Volume 1 is Home Education, Volume 2 Parents and Children, Volume 3 School Education, Volume 4 Ourselves, Volume 5 Formation of Character, and Volume 6 Towards a Philosophy of Education.
She cast her net far in search of worthy resources for children. In 1905 after correspondence with Robert Baden Powell, she added his Aids to Scouting to her school curriculum.
On January 26, 1923 at the age 81, she passed away at Ambleside, England.
Some quotes from friends gathering for Charlotte’s memorial state:
Miss Mason’s life was one long struggle against mechanism. She distrusted organisation and standardisation. For this reason, she would have no truck with government departments or municipal control.
The result has been that Miss Mason’s students learn to love teaching. She taught the teacher to love teaching and the child to love learning.

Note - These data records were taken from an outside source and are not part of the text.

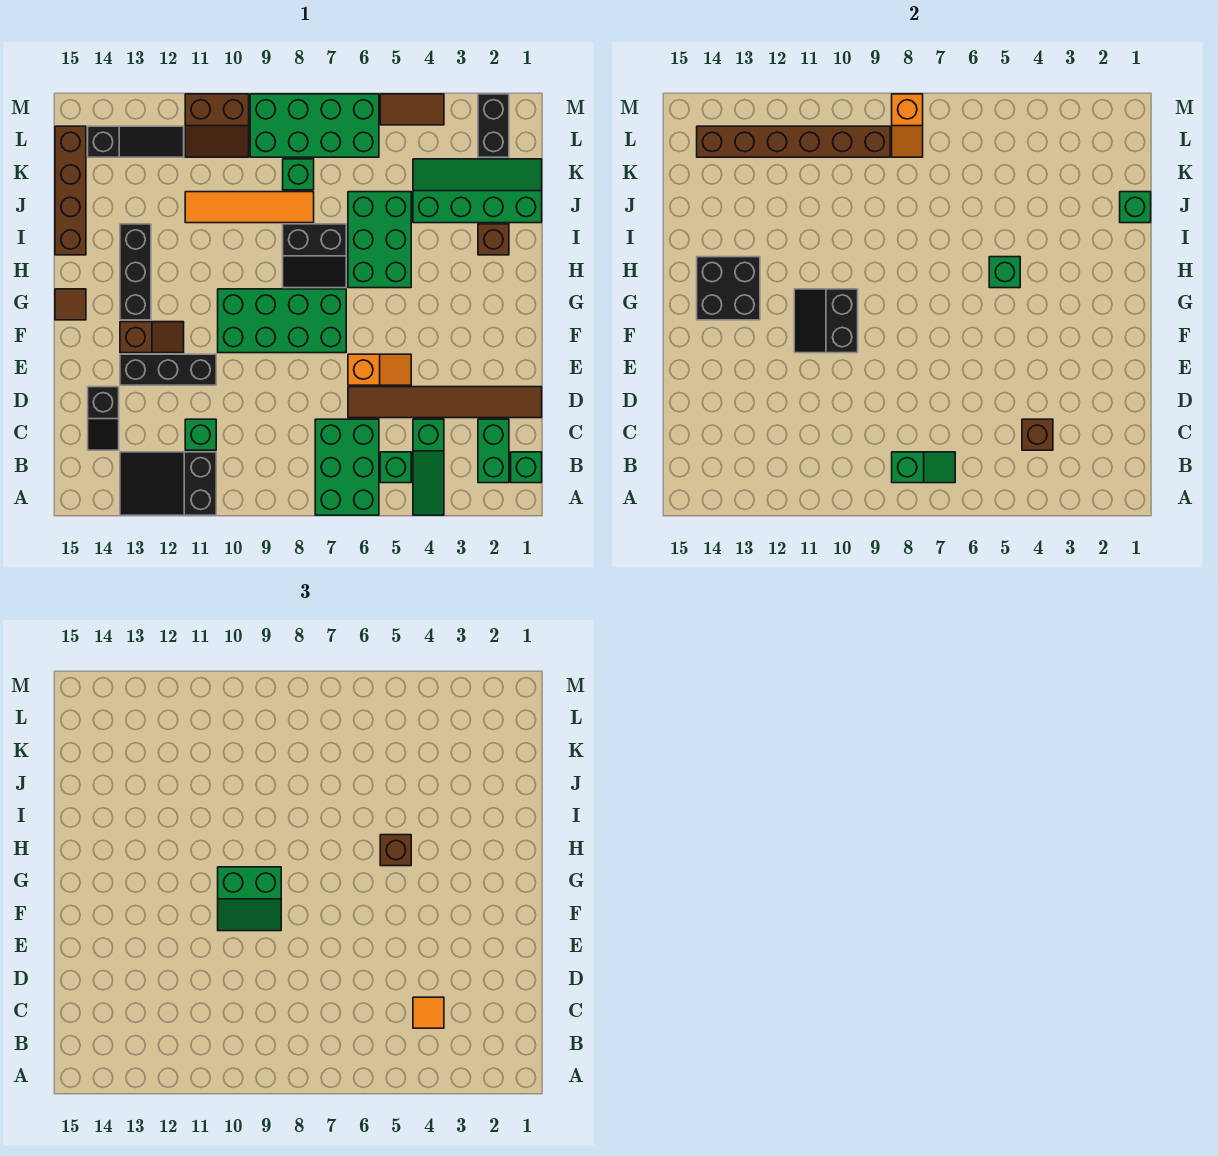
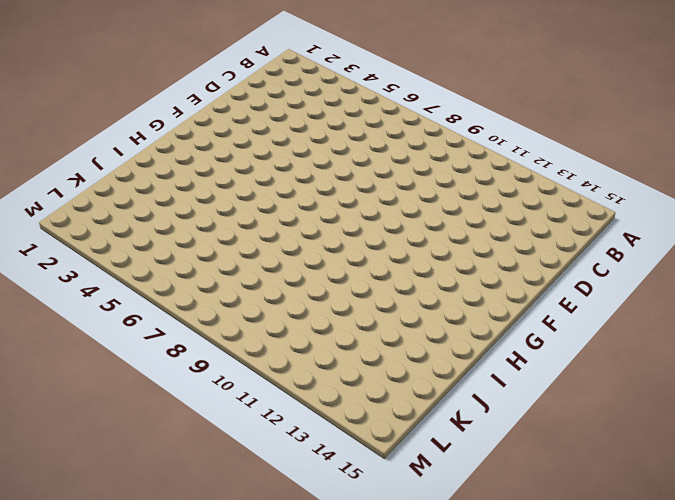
none -> green 1x3 slope [413,419,444,515]
none -> green 2x3 brick [315,419,379,515]
none -> black 2x3 slope [120,452,216,515]
none -> green 1x1 brick [511,452,542,483]

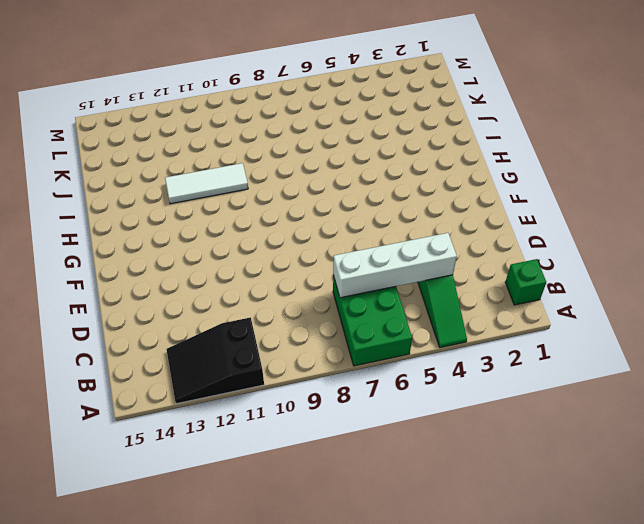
white 1x4 brick [333,233,457,298] -> brown 1x1 brick [1022,419,1053,450]
white 1x3 tile [165,163,248,204] -> none
none -> green 1x2 brick [478,419,509,483]
none -> green 1x1 brick [380,452,411,483]
none -> green 1x1 brick [185,419,216,450]
none -> black 1x2 slope [88,387,119,450]

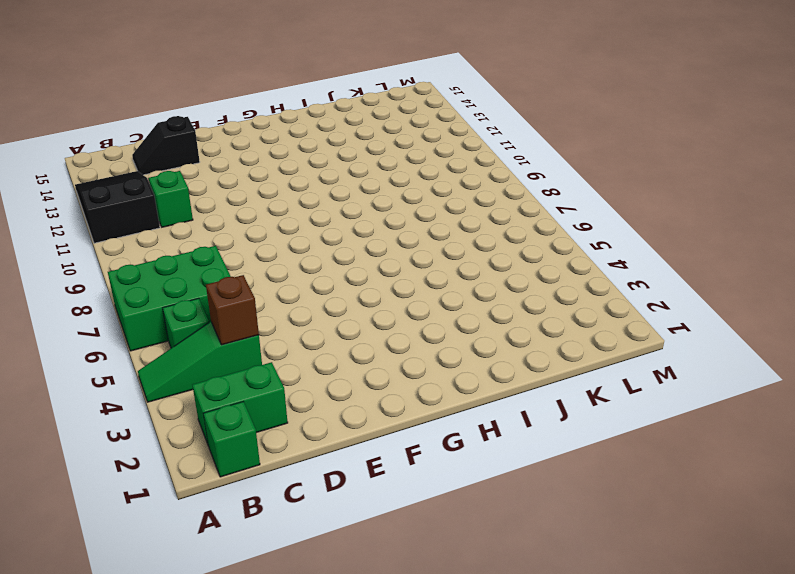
none -> brown 1x6 tile [348,387,542,418]
none -> orange 1x2 slope [348,354,411,385]
none -> black 1x3 brick [120,354,216,385]
none -> green 2x4 brick [218,289,346,353]

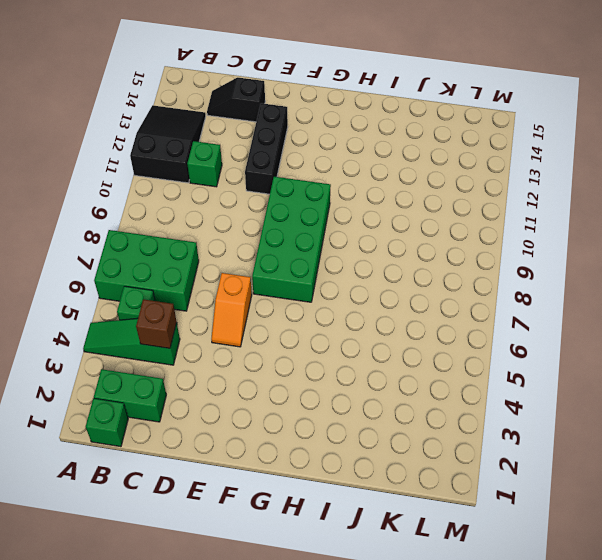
none -> brown 1x6 tile [348,387,542,418]
none -> brown 1x2 slope [120,322,184,353]
none -> black 1x3 brick [120,224,151,320]
none -> brown 1x1 tile [55,289,86,320]

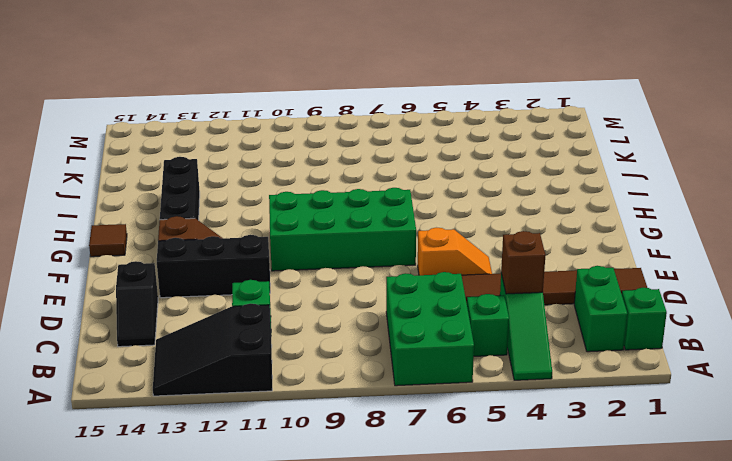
none -> green 2x3 brick [348,192,411,288]
none -> black 2x2 slope [283,224,346,288]
none -> brown 1x1 brick [478,224,509,255]
none -> brown 1x4 brick [55,126,86,255]

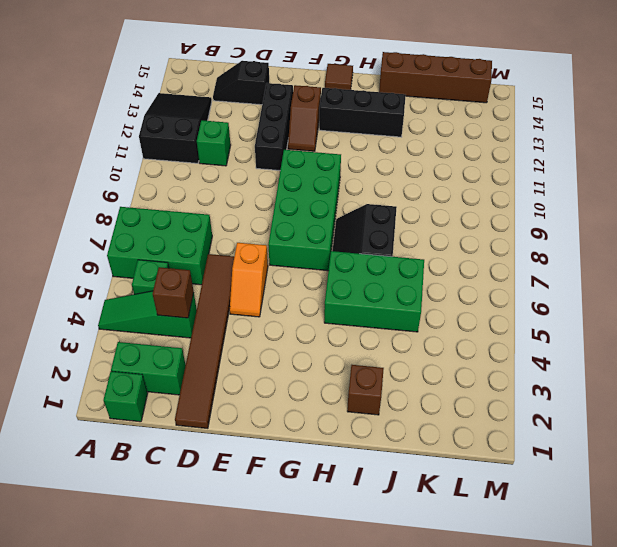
none -> green 2x4 slope [413,159,542,223]
none -> orange 1x4 tile [185,192,314,223]
none -> green 1x1 brick [283,159,314,190]
none -> black 1x2 brick [478,94,509,157]

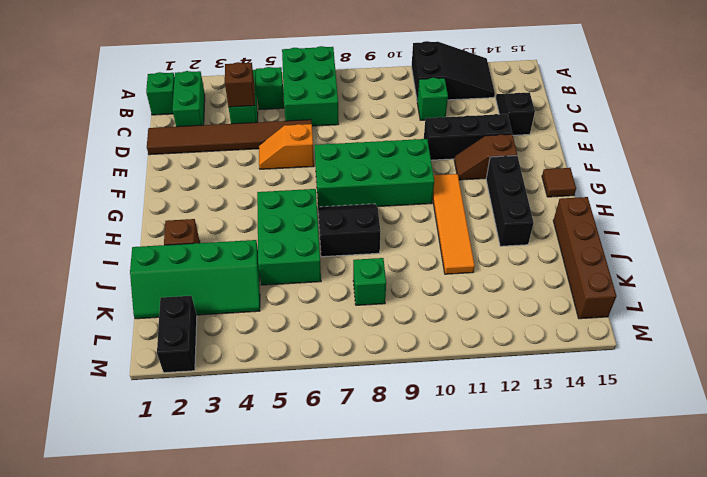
orange 1x4 tile [433,174,475,274] -> orange 1x4 tile turned to [185,192,314,223]
none -> green 2x4 brick [250,94,379,157]
none -> brown 2x2 slope [185,94,249,157]
none -> black 1x3 slope [88,126,184,157]
none -> brown 1x2 tile [380,94,444,125]

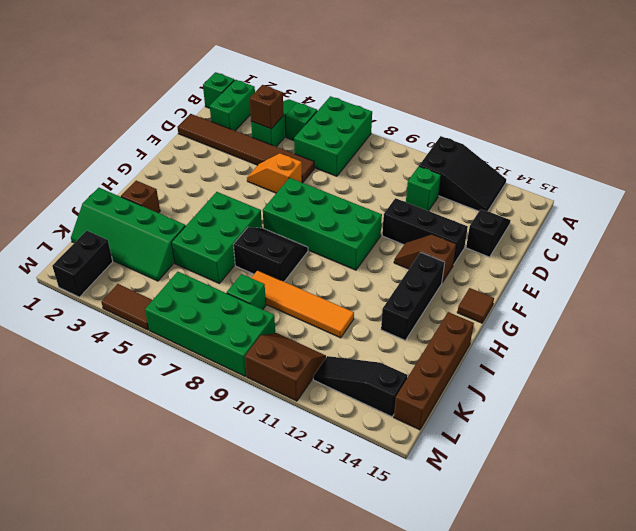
none -> green 1x2 slope [892,452,955,483]
none -> black 2x2 slope [794,289,858,353]
none -> black 2x2 brick [697,257,760,320]
none -> green 1x1 brick [989,257,1020,288]

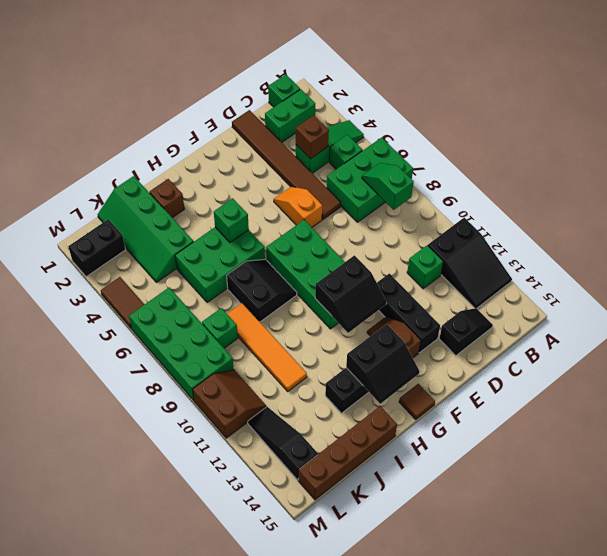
black 2x2 slope [346,324,420,404] -> black 2x2 brick [697,257,760,320]
none -> green 1x1 brick [1120,192,1151,223]
none -> orange 1x2 slope [892,94,923,157]
none -> brown 1x6 brick [697,126,890,157]
none -> orange 1x1 tile [413,997,444,1028]

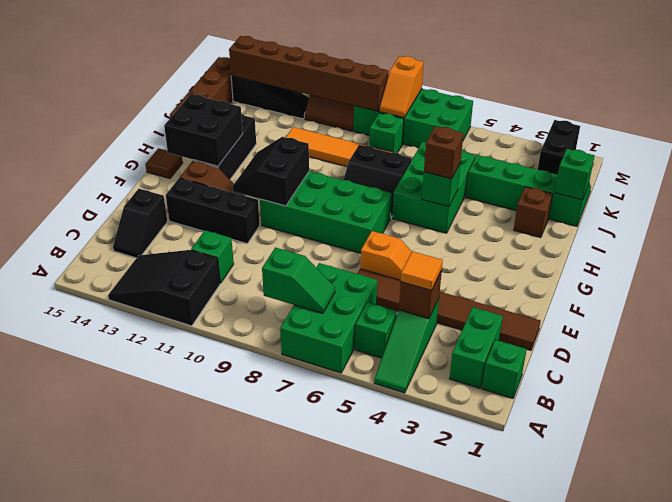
none -> brown 1x2 tile [380,94,444,125]
none -> green 2x2 slope [218,867,281,931]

I do not think that Miss Mason would have altogether liked to have been told that she exercised influence. She would say that she set ideas in people’s way and let them work in people’s minds. But, however we express it, the fact remains; for three generations of human life she gave herself, her wise and stimulating counsel, and the stores of her rich mind, with lavish generosity to hundreds, thousands, of individuals, both in personal intercourse and in correspondence.
Miss Mason not only possessed wonderful powers but throughout her whole life, wherever she might be, made the fullest use of them in the service of others.